The problem I kept running into: you get paged at 3 AM, open Grafana, flip between six dashboards, grep through logs, try to figure out which deploy went out, and an hour later you maybe have a root cause. You still need to dig through code and find the culprit. The data is all there, but nothing connects it for you.
RocketLogs tries to fix that:
VS Code / Cursor Extension - Fetches your slow and errored-out endpoints from production and lists them right in the Cursor chat sidebar with their latencies. It maps them to your codebase using Pyroscope profiling. So you have metrics -> traces -> profiles -> code right inside the codebase. It shows latency and a heat-map of how much your modules/funcs are bleeding your endpoints. So you can jump to the offending function and fix it without context-switching and within minutes.
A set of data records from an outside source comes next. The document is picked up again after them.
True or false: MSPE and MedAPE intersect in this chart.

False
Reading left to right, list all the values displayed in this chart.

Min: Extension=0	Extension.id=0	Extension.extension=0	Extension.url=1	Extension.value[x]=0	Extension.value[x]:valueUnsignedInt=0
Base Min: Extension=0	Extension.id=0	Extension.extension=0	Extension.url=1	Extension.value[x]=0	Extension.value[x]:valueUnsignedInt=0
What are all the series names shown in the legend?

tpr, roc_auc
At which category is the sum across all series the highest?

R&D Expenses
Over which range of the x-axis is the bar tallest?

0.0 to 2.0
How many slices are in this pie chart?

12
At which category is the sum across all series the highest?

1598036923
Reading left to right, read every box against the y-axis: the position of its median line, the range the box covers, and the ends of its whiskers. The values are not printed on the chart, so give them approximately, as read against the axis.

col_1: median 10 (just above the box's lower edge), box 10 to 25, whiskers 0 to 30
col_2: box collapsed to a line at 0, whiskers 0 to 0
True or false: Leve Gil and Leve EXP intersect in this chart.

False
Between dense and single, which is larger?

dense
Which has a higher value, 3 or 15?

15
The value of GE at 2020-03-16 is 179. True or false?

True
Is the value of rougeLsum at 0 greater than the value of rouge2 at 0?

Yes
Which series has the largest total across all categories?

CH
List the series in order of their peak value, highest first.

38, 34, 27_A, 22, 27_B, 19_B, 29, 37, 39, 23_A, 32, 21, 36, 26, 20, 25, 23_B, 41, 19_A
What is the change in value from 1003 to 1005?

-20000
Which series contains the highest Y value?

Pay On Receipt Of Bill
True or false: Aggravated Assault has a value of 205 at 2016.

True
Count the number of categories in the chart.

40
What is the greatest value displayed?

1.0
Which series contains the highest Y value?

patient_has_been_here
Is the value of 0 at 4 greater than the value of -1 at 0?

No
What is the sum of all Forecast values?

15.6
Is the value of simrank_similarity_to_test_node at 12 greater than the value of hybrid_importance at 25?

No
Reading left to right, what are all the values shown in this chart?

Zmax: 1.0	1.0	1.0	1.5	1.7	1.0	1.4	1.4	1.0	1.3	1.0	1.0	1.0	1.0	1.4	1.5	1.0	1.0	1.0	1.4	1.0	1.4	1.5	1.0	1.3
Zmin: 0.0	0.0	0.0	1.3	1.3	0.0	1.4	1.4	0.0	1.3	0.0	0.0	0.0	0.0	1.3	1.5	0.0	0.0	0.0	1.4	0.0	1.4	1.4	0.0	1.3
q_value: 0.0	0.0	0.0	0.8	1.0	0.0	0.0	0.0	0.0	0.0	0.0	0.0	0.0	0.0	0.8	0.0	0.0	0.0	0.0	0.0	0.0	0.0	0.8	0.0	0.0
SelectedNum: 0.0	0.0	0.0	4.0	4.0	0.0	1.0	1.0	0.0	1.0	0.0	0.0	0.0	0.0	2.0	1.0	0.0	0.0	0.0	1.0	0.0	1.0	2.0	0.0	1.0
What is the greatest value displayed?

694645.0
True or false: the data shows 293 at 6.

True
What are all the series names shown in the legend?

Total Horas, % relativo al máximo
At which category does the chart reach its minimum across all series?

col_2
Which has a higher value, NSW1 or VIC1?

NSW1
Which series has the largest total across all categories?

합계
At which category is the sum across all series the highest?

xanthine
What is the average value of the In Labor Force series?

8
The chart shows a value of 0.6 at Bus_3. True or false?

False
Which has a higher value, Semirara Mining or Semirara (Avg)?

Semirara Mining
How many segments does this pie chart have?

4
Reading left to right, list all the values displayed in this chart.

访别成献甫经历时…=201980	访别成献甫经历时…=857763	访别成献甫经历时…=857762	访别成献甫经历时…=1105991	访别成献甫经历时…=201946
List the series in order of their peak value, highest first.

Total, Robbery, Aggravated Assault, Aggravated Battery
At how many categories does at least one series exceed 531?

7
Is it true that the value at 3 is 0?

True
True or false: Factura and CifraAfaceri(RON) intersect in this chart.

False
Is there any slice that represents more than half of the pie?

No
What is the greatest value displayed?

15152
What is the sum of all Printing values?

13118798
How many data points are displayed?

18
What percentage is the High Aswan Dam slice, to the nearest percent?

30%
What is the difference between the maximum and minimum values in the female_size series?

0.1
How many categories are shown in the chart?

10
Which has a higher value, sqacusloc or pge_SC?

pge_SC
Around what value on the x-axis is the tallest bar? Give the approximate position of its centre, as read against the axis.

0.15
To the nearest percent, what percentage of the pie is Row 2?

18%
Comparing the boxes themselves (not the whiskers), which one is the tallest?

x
Beyond those, it's a full observability stack: log search, distributed tracing with waterfall views, SLOs with error budget tracking, incident management with AI-generated synopses, smart alerts, and Prometheus dashboards.
We're built on the LGTM stack, so if you're already sending data to Loki/Tempo/Prometheus, you can point RocketLogs at your existing infrastructure. Using this as essentially another observability layer that sits on top. If you want to use multiple vendors, you can also do a telemetry fan-out.
Would love feedback. What's the most painful part of your current observability workflow?